Back in the 1990s, proprietary software was the dominant model, and open source software was for small groups of us who wanted something different in the relationship between vendor and user.  Today, open source is the mainstream, but we have discovered that many open source users do not really care about open source values but only about convenience and not so much about its license, as Matt Asay notices in his article.  It is true that many developers do not care about open source — they never really did — yet we should not yield to those folks to redefine something they do not care about nor understand as yet. 

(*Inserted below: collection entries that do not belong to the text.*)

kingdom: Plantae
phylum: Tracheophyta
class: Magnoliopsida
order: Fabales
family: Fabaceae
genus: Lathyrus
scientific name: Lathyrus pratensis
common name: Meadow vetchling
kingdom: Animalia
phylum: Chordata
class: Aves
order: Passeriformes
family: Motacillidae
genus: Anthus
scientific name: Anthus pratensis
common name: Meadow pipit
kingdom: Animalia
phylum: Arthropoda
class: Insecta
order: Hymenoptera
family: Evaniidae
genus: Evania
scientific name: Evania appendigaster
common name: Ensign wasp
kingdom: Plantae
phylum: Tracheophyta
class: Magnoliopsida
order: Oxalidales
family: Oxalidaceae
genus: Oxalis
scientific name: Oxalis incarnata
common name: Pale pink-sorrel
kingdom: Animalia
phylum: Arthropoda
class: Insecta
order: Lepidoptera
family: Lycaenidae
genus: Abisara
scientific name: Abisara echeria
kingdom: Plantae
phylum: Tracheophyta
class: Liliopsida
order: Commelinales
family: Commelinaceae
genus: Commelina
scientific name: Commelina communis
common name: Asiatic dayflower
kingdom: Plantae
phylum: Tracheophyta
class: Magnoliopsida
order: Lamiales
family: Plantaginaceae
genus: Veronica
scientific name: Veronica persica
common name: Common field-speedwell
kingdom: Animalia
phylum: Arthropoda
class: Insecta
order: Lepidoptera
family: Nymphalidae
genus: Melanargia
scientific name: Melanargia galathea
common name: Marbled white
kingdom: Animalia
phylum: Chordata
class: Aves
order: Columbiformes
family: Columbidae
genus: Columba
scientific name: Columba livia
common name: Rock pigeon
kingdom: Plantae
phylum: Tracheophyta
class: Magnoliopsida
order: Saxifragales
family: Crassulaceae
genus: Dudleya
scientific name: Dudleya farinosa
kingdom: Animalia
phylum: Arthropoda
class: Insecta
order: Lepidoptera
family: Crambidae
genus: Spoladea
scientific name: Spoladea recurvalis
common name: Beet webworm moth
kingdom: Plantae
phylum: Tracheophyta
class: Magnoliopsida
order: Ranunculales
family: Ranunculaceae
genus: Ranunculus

The challenge for open source is that many developers have not gone through the problems others faced. They have been used to the flexibility and control that open source provides them. The result is that it is too easy to overlook some of the value that open source has provided in the past and assume that it will always be there. As all the license changes we have seen have shown, this is not true. The one caveat here is that new companies will come along and use open source as their approach in order to compete against those that now have closed licenses. To avoid any problems here, the answer is to use your own judgment and not follow the herd.

What you can do

As this open source polarization continues, I would encourage you to pay close attention to the projects that choose to call themselves “open source” and what it actually means. Whether a truly important open source license is important for you or not is your choice, but be sure to make decisions with open eyes. If open source is important to you, consider software governed by a non-profit organization, where you have multiple commercial vendors you can pick. You should also consider giving back — whether it is your time or your money. While open source software is wonderful in providing tremendous value in allowing permissionless innovation, it is not immune to the freeloader problem – there will always be some that take more than they give back. 

The more that individuals and businesses choose to contribute to open source fairly, there will be less temptation to abandon open source and adopt non-open source licenses. If we don’t understand what is taking place, then we run the risk of open source being unsustainable and making things more difficult for us all.